[The task] Your output should be every line below, copied exactly.

[Given data]
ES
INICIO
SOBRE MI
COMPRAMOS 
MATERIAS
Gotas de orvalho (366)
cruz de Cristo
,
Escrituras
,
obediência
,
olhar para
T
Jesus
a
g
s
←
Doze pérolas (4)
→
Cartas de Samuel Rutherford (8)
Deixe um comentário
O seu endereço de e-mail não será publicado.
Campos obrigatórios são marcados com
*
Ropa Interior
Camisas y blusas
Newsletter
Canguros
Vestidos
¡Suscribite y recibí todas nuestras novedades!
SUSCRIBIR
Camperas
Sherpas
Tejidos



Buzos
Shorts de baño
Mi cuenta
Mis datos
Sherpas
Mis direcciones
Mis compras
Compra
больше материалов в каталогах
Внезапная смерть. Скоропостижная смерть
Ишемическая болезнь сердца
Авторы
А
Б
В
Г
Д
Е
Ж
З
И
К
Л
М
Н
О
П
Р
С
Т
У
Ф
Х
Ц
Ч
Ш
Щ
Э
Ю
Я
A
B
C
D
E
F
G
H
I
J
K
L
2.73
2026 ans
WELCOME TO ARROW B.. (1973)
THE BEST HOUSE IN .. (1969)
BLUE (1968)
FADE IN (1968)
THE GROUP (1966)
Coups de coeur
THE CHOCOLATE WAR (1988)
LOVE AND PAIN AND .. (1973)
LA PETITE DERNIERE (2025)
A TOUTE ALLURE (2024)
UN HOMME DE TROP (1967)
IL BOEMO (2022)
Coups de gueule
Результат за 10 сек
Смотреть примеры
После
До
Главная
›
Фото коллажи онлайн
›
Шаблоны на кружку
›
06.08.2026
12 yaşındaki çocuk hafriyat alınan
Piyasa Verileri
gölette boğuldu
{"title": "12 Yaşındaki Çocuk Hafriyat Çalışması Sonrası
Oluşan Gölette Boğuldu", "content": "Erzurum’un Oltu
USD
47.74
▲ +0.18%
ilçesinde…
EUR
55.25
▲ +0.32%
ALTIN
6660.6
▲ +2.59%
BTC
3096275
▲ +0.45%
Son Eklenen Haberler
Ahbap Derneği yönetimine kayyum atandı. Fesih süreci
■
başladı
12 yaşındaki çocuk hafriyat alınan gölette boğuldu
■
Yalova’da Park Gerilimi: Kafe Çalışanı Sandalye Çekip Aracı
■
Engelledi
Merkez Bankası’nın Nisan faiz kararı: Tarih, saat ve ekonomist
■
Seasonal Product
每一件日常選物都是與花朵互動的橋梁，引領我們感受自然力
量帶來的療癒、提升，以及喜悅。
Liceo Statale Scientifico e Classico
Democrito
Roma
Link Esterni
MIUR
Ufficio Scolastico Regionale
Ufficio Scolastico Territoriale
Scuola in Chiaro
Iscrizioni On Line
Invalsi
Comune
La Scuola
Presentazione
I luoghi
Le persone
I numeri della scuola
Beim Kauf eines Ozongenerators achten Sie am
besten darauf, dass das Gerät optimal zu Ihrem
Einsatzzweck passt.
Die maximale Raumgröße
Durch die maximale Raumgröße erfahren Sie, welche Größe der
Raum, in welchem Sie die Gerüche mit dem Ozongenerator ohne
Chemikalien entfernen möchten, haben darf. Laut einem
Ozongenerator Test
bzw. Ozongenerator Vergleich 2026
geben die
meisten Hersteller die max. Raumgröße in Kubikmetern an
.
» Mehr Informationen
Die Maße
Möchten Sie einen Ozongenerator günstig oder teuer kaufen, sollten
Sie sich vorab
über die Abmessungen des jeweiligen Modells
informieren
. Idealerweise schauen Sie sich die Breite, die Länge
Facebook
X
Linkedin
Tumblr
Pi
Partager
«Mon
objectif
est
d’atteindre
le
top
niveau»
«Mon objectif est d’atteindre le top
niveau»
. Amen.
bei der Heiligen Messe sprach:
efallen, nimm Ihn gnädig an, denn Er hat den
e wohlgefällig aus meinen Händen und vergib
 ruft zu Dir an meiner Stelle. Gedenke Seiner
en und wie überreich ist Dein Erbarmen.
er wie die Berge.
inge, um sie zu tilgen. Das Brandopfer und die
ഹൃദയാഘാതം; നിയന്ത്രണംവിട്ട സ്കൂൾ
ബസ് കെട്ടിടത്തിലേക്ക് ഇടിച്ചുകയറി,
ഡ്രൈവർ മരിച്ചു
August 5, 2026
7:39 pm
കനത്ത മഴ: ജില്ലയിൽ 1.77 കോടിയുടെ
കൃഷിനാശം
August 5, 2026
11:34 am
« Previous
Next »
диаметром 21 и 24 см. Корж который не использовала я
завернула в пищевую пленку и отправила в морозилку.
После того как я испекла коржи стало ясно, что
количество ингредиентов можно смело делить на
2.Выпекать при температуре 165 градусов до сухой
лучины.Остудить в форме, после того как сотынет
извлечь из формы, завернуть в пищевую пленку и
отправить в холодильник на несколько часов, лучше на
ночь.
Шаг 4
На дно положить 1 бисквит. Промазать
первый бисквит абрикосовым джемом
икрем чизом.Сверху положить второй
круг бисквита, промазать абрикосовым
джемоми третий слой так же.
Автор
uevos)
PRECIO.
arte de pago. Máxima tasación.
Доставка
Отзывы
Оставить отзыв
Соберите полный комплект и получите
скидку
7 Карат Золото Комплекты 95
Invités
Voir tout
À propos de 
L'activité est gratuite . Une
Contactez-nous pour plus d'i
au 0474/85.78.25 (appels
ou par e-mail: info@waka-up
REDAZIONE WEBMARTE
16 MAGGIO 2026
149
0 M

[Exercise result]
ES
INICIO
SOBRE MI
COMPRAMOS 
MATERIAS
Gotas de orvalho (366)
cruz de Cristo
,
Escrituras
,
obediência
,
olhar para
T
Jesus
a
g
s
←
Doze pérolas (4)
→
Cartas de Samuel Rutherford (8)
Deixe um comentário
O seu endereço de e-mail não será publicado.
Campos obrigatórios são marcados com
*
Ropa Interior
Camisas y blusas
Newsletter
Canguros
Vestidos
¡Suscribite y recibí todas nuestras novedades!
SUSCRIBIR
Camperas
Sherpas
Tejidos



Buzos
Shorts de baño
Mi cuenta
Mis datos
Sherpas
Mis direcciones
Mis compras
Compra
больше материалов в каталогах
Внезапная смерть. Скоропостижная смерть
Ишемическая болезнь сердца
Авторы
А
Б
В
Г
Д
Е
Ж
З
И
К
Л
М
Н
О
П
Р
С
Т
У
Ф
Х
Ц
Ч
Ш
Щ
Э
Ю
Я
A
B
C
D
E
F
G
H
I
J
K
L
2.73
2026 ans
WELCOME TO ARROW B.. (1973)
THE BEST HOUSE IN .. (1969)
BLUE (1968)
FADE IN (1968)
THE GROUP (1966)
Coups de coeur
THE CHOCOLATE WAR (1988)
LOVE AND PAIN AND .. (1973)
LA PETITE DERNIERE (2025)
A TOUTE ALLURE (2024)
UN HOMME DE TROP (1967)
IL BOEMO (2022)
Coups de gueule
Результат за 10 сек
Смотреть примеры
После
До
Главная
›
Фото коллажи онлайн
›
Шаблоны на кружку
›
06.08.2026
12 yaşındaki çocuk hafriyat alınan
Piyasa Verileri
gölette boğuldu
{"title": "12 Yaşındaki Çocuk Hafriyat Çalışması Sonrası
Oluşan Gölette Boğuldu", "content": "Erzurum’un Oltu
USD
47.74
▲ +0.18%
ilçesinde…
EUR
55.25
▲ +0.32%
ALTIN
6660.6
▲ +2.59%
BTC
3096275
▲ +0.45%
Son Eklenen Haberler
Ahbap Derneği yönetimine kayyum atandı. Fesih süreci
■
başladı
12 yaşındaki çocuk hafriyat alınan gölette boğuldu
■
Yalova’da Park Gerilimi: Kafe Çalışanı Sandalye Çekip Aracı
■
Engelledi
Merkez Bankası’nın Nisan faiz kararı: Tarih, saat ve ekonomist
■
Seasonal Product
每一件日常選物都是與花朵互動的橋梁，引領我們感受自然力
量帶來的療癒、提升，以及喜悅。
Liceo Statale Scientifico e Classico
Democrito
Roma
Link Esterni
MIUR
Ufficio Scolastico Regionale
Ufficio Scolastico Territoriale
Scuola in Chiaro
Iscrizioni On Line
Invalsi
Comune
La Scuola
Presentazione
I luoghi
Le persone
I numeri della scuola
Beim Kauf eines Ozongenerators achten Sie am
besten darauf, dass das Gerät optimal zu Ihrem
Einsatzzweck passt.
Die maximale Raumgröße
Durch die maximale Raumgröße erfahren Sie, welche Größe der
Raum, in welchem Sie die Gerüche mit dem Ozongenerator ohne
Chemikalien entfernen möchten, haben darf. Laut einem
Ozongenerator Test
bzw. Ozongenerator Vergleich 2026
geben die
meisten Hersteller die max. Raumgröße in Kubikmetern an
.
» Mehr Informationen
Die Maße
Möchten Sie einen Ozongenerator günstig oder teuer kaufen, sollten
Sie sich vorab
über die Abmessungen des jeweiligen Modells
informieren
. Idealerweise schauen Sie sich die Breite, die Länge
Facebook
X
Linkedin
Tumblr
Pi
Partager
«Mon
objectif
est
d’atteindre
le
top
niveau»
«Mon objectif est d’atteindre le top
niveau»
. Amen.
bei der Heiligen Messe sprach:
efallen, nimm Ihn gnädig an, denn Er hat den
e wohlgefällig aus meinen Händen und vergib
 ruft zu Dir an meiner Stelle. Gedenke Seiner
en und wie überreich ist Dein Erbarmen.
er wie die Berge.
inge, um sie zu tilgen. Das Brandopfer und die
ഹൃദയാഘാതം; നിയന്ത്രണംവിട്ട സ്കൂൾ
ബസ് കെട്ടിടത്തിലേക്ക് ഇടിച്ചുകയറി,
ഡ്രൈവർ മരിച്ചു
August 5, 2026
7:39 pm
കനത്ത മഴ: ജില്ലയിൽ 1.77 കോടിയുടെ
കൃഷിനാശം
August 5, 2026
11:34 am
« Previous
Next »
диаметром 21 и 24 см. Корж который не использовала я
завернула в пищевую пленку и отправила в морозилку.
После того как я испекла коржи стало ясно, что
количество ингредиентов можно смело делить на
2.Выпекать при температуре 165 градусов до сухой
лучины.Остудить в форме, после того как сотынет
извлечь из формы, завернуть в пищевую пленку и
отправить в холодильник на несколько часов, лучше на
ночь.
Шаг 4
На дно положить 1 бисквит. Промазать
первый бисквит абрикосовым джемом
икрем чизом.Сверху положить второй
круг бисквита, промазать абрикосовым
джемоми третий слой так же.
Автор
uevos)
PRECIO.
arte de pago. Máxima tasación.
Доставка
Отзывы
Оставить отзыв
Соберите полный комплект и получите
скидку
7 Карат Золото Комплекты 95
Invités
Voir tout
À propos de 
L'activité est gratuite . Une
Contactez-nous pour plus d'i
au 0474/85.78.25 (appels
ou par e-mail: info@waka-up
REDAZIONE WEBMARTE
16 MAGGIO 2026
149
0 M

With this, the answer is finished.